John Menadue, a former head of the Department of the Prime Minister for two prime ministers of different political shading and a former national director of the St. Vincent de Paul Society, said in a submission to the Commission in 2013 that two issues militate against the Church acting responsibly; naming one as being the all-male clerical culture.

However, he added that he believes that the other serious structural difficulty facing the Church is its inability to share decision-making power.

He pointed to a survey taken by the Australian Bishops’ Conference among 2,800 parishioners that revealed that the vast majority respect individual priests, but not the senior leadership of the Church.

Menadue then noted that the structure gives priests too much power, so it is difficult to avoid abuse of power and that this has been a big contributing factor to the sexual abuse of minors, as ultimately it is an abuse of power.

“A contributor to this abuse has been the inability of parishioners to have a direct and meaningful role in the appointment, supervision and the removal of a parish priest,” Menadue says from his lifelong experience of sitting in the pews.

“So concerns of parishioners about alcoholism and the general performance of the parish priest cannot be effectively expressed,” he says, while strongly maintaining procedures for the selection and appointment of parish priests should effectively include parishioners in the governance mechanism.

Menadue believes that the abject failure of Church governance has had serious consequences, not only for the Church and its people, but also for the wider community that it serves.

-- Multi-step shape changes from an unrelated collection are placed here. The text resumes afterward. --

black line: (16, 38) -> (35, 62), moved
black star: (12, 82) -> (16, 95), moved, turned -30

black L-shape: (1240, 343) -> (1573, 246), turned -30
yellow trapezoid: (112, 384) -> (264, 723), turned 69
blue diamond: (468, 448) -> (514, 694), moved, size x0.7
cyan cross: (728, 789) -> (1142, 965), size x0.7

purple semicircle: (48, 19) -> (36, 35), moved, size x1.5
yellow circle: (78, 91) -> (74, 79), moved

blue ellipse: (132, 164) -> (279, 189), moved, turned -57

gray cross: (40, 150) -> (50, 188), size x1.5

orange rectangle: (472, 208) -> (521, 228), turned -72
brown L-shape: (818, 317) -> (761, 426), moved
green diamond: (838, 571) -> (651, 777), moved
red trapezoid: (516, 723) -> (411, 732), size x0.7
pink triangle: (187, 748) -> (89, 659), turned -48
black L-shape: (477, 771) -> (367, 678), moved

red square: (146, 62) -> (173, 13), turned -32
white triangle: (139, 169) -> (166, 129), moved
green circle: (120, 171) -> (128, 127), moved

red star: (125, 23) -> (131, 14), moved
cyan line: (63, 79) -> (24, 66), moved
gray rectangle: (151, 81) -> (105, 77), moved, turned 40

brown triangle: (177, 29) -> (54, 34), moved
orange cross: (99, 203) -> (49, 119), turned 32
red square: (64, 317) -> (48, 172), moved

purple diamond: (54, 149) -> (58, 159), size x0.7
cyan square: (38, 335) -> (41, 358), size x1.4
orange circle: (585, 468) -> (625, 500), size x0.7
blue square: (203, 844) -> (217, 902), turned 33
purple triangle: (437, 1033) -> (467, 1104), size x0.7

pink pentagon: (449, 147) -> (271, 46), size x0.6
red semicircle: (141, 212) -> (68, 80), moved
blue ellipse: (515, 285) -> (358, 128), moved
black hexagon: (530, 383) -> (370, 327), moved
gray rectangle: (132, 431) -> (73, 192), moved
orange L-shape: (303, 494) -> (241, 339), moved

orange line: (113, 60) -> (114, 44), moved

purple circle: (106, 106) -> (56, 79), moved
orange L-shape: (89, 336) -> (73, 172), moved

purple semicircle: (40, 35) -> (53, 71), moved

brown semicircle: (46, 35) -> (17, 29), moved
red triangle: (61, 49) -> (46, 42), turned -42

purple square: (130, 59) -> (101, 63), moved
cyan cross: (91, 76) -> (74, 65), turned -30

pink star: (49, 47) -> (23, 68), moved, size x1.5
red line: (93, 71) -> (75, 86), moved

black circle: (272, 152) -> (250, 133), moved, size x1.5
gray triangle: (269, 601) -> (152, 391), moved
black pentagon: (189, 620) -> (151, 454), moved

“In this regard, external and secular scrutiny by the Royal Commission will be very helpful, although it may not necessarily be welcomed by some in the Church,” he says.

Social commentator and legal expert, Father Frank Brennan sj, put it more bluntly in an address at the Justice Awards Dinner in Parliament House in Sydney on 31 October 2012 when he said, “Clearly the Church itself cannot be left alone to get its house in order. That would be a wrongful invocation of freedom of religion in a pluralist and democratic society.”

But the issue of clericalism, of which Pope Francis has spoken often as spelling a death knell for the health of any faith community, kept coming back.

In giving evidence on the first day of the Commission, Archbishop Coleridge said there is a need for more women to be making executive decisions at the top of the Catholic Church in Australia.

“If the Catholic Church says it cannot ordain women we are correspondingly obliged to explore ways in which women can exercise genuine responsibility in the decision-making processes at the highest level,” Archbishop Coleridge said.

The president of Catholics for Renewal, Peter Johnstone, said he believes it could be argued that women would have spoken up about allegations of abuse much earlier if they had had a proper voice in the Church.

“When you exclude the people who have had experience in bringing up children... you are not going to get it right,” Johnstone insisted.

Father Day backed him up saying, “We must allow women to shape our Church as equal partners with the pope, cardinals, bishops and priests. We must dare to take up Pope Francis’ dream to be a Church which is poor for the poor, one that embraces simplicity and humility and is at home walking on the dust of the streets.”

But for the Church, he stressed that now is a time to listen to survivors. “It is a time to be overwhelmed for them. It is a time to avoid easy answers for them. It is a time to be humble for them.”